*TASK DATA*.
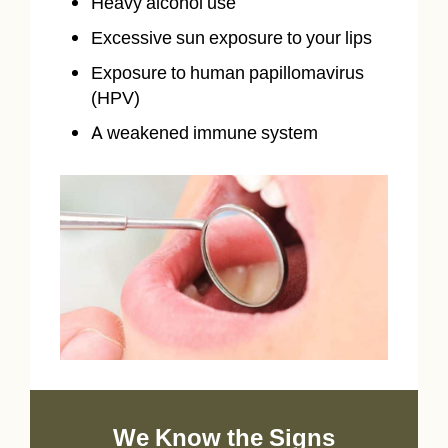
Heavy alcohol use
Excessive sun exposure to your lips
Exposure to human papillomavirus
(HPV)
A weakened immune system
We Know the Signs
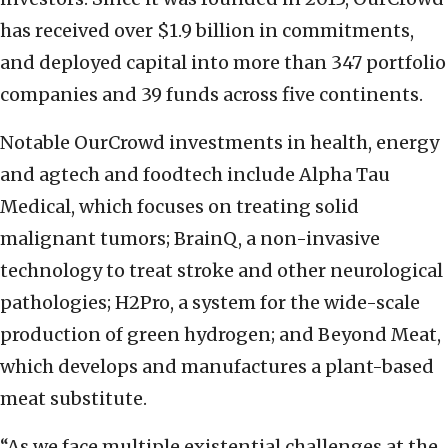
has received over $1.9 billion in commitments,
and deployed capital into more than 347 portfolio
companies and 39 funds across five continents.
Notable OurCrowd investments in health, energy
and agtech and foodtech include Alpha Tau
Medical, which focuses on treating solid
malignant tumors; BrainQ, a non-invasive
technology to treat stroke and other neurological
pathologies; H2Pro, a system for the wide-scale
production of green hydrogen; and Beyond Meat,
which develops and manufactures a plant-based
meat substitute.
“As we face multiple existential challenges at the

*EXERCISE AIM*.
Beginning at the line that contains "which develops and manufactures a plant-based", give again every line down to the end of the material, exactly as written, and stop there.

*RESPONSE BOX*.
which develops and manufactures a plant-based
meat substitute.
“As we face multiple existential challenges at the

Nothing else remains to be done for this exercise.